» DIRECTIVE:
Exact repetition of a range: find the line containing "klicken oder jederzeit" and the line containing "Kristal basic" in the material below, then repeat both and all lines between them, leaving pictures out.

» EXCERPTED RECORDS:
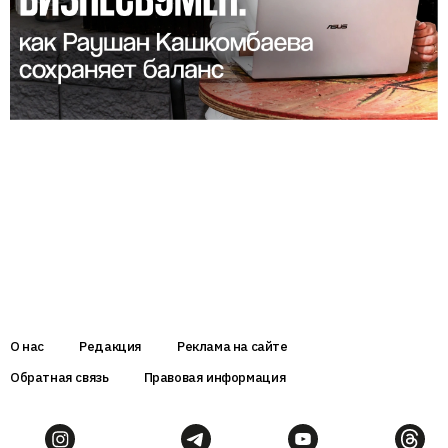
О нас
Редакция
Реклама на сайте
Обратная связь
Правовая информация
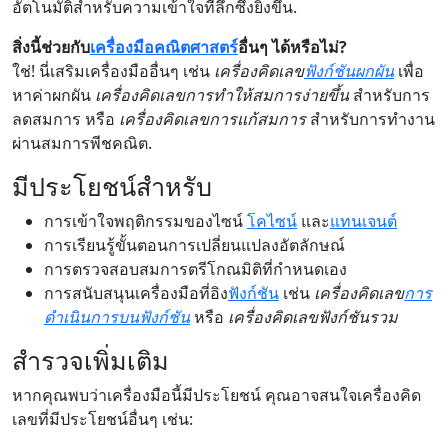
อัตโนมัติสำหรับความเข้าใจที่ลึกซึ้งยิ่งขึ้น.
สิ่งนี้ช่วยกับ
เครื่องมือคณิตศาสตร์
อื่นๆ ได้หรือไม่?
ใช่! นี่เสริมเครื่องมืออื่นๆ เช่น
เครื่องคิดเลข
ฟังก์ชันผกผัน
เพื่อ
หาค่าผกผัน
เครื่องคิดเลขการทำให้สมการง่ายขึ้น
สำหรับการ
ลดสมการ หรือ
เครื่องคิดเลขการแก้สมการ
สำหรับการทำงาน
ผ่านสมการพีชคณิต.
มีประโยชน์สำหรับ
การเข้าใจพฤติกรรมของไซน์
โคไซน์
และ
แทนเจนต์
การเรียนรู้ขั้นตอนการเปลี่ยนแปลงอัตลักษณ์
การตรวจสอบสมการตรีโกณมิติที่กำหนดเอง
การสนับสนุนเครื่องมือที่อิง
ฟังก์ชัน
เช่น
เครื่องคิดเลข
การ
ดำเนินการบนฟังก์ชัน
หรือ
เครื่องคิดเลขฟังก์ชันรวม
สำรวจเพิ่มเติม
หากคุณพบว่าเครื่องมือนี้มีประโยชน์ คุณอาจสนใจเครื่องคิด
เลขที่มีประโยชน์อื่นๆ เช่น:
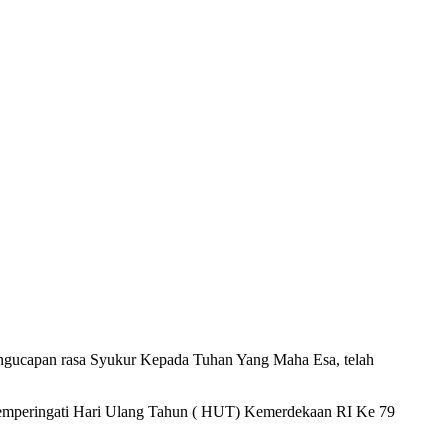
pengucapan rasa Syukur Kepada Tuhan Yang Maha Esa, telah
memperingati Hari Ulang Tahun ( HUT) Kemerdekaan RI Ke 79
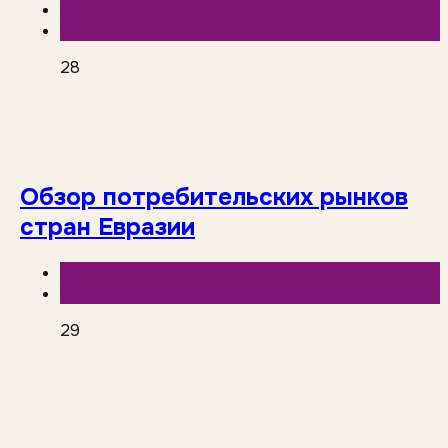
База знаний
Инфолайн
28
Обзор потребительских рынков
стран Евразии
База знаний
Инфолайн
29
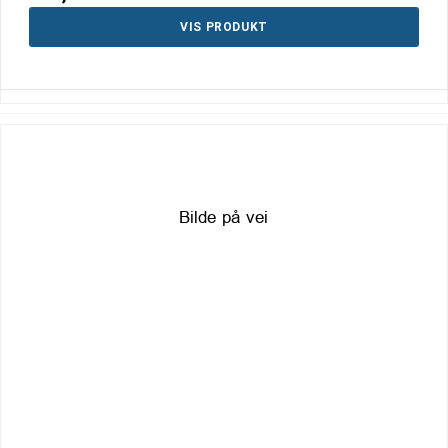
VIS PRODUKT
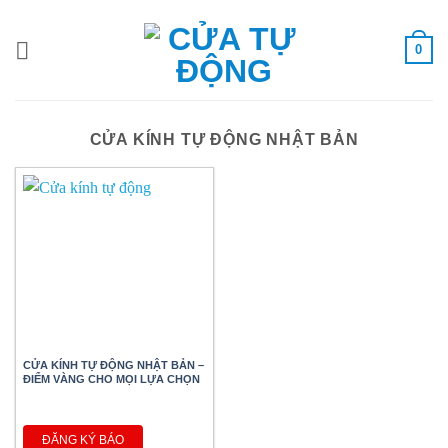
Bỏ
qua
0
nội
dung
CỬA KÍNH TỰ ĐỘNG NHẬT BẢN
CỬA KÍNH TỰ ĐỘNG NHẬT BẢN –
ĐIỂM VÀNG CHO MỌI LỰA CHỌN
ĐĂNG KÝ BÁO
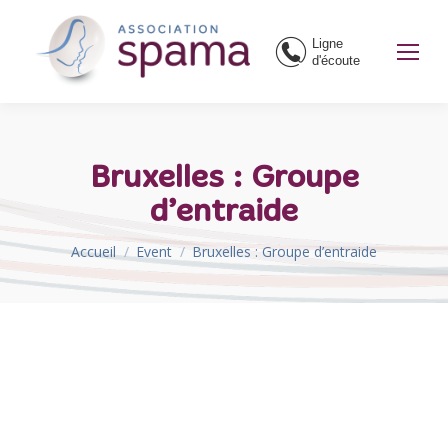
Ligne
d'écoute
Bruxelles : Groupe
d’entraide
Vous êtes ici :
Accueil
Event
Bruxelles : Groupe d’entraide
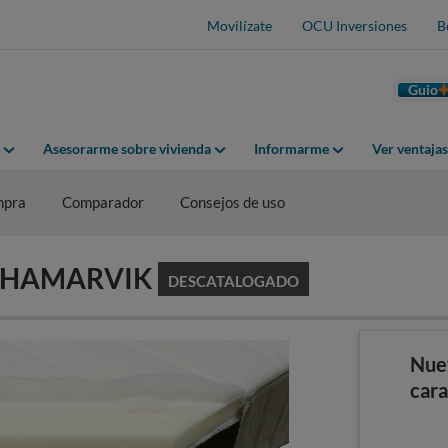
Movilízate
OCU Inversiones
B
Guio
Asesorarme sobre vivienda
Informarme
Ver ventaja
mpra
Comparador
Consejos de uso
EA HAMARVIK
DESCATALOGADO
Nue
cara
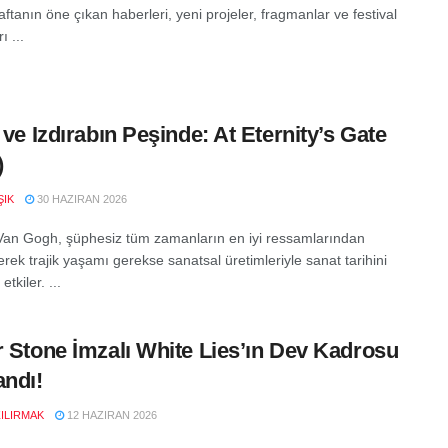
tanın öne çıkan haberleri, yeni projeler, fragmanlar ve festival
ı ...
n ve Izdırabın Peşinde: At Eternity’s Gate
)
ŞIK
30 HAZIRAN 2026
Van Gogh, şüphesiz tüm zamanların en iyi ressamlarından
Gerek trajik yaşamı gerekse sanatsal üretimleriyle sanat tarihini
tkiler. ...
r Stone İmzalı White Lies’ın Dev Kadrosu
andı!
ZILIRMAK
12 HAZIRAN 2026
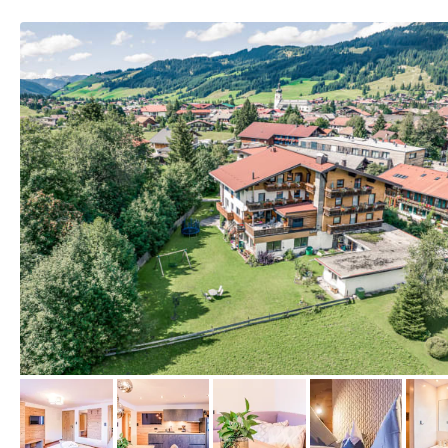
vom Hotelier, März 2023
---
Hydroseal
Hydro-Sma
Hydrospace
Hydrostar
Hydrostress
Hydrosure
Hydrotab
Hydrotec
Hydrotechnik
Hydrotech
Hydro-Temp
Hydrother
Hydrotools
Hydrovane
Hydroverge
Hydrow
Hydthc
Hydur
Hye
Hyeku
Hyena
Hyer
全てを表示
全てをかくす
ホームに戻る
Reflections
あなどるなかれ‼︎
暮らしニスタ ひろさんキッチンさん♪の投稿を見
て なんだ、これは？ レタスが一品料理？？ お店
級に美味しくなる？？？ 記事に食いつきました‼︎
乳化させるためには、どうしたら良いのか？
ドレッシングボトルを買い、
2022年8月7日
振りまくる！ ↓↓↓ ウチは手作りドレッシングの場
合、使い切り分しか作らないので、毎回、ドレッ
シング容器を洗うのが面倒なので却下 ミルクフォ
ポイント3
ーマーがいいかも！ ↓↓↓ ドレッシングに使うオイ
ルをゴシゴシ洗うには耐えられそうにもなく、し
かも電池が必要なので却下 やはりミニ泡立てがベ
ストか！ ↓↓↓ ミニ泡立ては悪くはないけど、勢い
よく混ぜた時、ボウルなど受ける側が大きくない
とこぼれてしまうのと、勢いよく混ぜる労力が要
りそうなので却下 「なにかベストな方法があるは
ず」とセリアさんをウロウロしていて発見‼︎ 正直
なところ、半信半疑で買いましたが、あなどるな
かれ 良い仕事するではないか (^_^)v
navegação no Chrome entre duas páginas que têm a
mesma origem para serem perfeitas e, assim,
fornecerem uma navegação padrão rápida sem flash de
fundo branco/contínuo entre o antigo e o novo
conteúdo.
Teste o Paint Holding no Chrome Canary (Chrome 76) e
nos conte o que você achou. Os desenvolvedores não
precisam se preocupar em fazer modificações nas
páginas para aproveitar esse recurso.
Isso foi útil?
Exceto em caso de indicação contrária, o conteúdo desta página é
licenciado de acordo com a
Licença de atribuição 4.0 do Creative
---
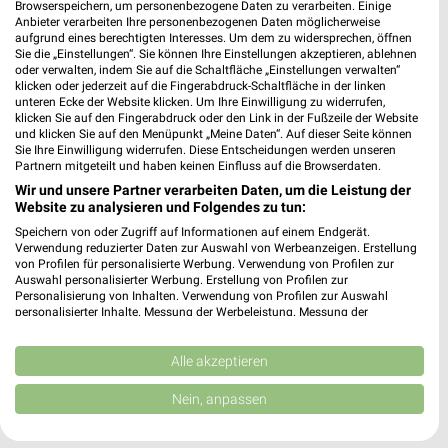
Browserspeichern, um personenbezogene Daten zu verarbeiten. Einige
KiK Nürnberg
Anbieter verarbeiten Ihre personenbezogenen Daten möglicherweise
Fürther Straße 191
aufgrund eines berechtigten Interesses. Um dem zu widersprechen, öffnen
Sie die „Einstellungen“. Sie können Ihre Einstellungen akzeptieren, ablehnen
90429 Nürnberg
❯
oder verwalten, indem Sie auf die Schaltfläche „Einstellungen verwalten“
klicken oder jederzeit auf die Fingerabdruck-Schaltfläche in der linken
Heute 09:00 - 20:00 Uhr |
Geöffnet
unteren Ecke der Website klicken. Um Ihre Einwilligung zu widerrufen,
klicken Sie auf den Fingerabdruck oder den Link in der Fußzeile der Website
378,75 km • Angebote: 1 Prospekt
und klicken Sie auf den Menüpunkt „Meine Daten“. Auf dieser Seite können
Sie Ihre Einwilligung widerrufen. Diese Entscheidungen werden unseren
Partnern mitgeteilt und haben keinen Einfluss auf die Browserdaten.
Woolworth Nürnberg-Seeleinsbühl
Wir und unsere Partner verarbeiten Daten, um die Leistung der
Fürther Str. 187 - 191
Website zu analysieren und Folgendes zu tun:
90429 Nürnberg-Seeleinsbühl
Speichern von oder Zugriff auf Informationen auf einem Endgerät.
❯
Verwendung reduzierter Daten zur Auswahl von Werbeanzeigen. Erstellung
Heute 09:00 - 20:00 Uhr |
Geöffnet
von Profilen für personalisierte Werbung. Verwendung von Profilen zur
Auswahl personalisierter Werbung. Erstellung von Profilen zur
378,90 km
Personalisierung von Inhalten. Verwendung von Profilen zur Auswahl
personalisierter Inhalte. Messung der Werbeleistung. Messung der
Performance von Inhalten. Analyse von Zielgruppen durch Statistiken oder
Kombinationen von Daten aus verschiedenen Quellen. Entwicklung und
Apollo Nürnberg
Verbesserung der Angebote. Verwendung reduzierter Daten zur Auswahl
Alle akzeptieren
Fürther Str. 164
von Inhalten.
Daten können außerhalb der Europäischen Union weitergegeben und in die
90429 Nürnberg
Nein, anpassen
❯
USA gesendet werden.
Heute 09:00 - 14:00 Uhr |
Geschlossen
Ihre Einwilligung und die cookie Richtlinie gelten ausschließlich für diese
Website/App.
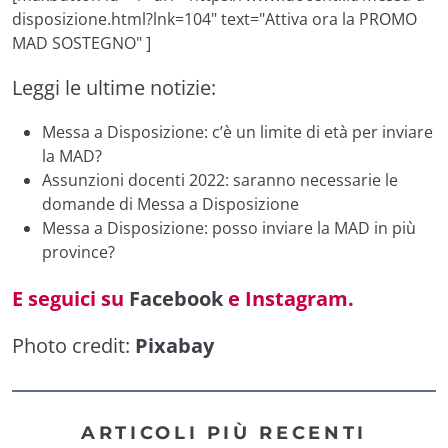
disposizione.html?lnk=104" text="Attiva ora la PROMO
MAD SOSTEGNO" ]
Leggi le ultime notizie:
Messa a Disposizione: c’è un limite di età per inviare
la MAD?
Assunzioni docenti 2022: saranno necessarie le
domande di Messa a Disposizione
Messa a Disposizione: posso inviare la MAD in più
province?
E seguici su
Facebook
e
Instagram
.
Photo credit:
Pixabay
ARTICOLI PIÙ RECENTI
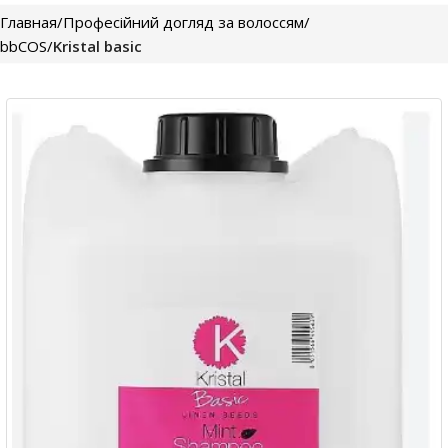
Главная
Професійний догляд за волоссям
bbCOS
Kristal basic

» ANSWER AREA:
klicken oder jederzeit auf die Fingerabdruck-Schaltfläche in der linken
Heute 09:00 - 20:00 Uhr |
Geöffnet
unteren Ecke der Website klicken. Um Ihre Einwilligung zu widerrufen,
klicken Sie auf den Fingerabdruck oder den Link in der Fußzeile der Website
378,75 km • Angebote: 1 Prospekt
und klicken Sie auf den Menüpunkt „Meine Daten“. Auf dieser Seite können
Sie Ihre Einwilligung widerrufen. Diese Entscheidungen werden unseren
Partnern mitgeteilt und haben keinen Einfluss auf die Browserdaten.
Woolworth Nürnberg-Seeleinsbühl
Wir und unsere Partner verarbeiten Daten, um die Leistung der
Fürther Str. 187 - 191
Website zu analysieren und Folgendes zu tun:
90429 Nürnberg-Seeleinsbühl
Speichern von oder Zugriff auf Informationen auf einem Endgerät.
❯
Verwendung reduzierter Daten zur Auswahl von Werbeanzeigen. Erstellung
Heute 09:00 - 20:00 Uhr |
Geöffnet
von Profilen für personalisierte Werbung. Verwendung von Profilen zur
Auswahl personalisierter Werbung. Erstellung von Profilen zur
378,90 km
Personalisierung von Inhalten. Verwendung von Profilen zur Auswahl
personalisierter Inhalte. Messung der Werbeleistung. Messung der
Performance von Inhalten. Analyse von Zielgruppen durch Statistiken oder
Kombinationen von Daten aus verschiedenen Quellen. Entwicklung und
Apollo Nürnberg
Verbesserung der Angebote. Verwendung reduzierter Daten zur Auswahl
Alle akzeptieren
Fürther Str. 164
von Inhalten.
Daten können außerhalb der Europäischen Union weitergegeben und in die
90429 Nürnberg
Nein, anpassen
❯
USA gesendet werden.
Heute 09:00 - 14:00 Uhr |
Geschlossen
Ihre Einwilligung und die cookie Richtlinie gelten ausschließlich für diese
Website/App.
disposizione.html?lnk=104" text="Attiva ora la PROMO
MAD SOSTEGNO" ]
Leggi le ultime notizie:
Messa a Disposizione: c’è un limite di età per inviare
la MAD?
Assunzioni docenti 2022: saranno necessarie le
domande di Messa a Disposizione
Messa a Disposizione: posso inviare la MAD in più
province?
E seguici su
Facebook
e
Instagram
.
Photo credit:
Pixabay
ARTICOLI PIÙ RECENTI
Главная
Професійний догляд за волоссям
bbCOS
Kristal basic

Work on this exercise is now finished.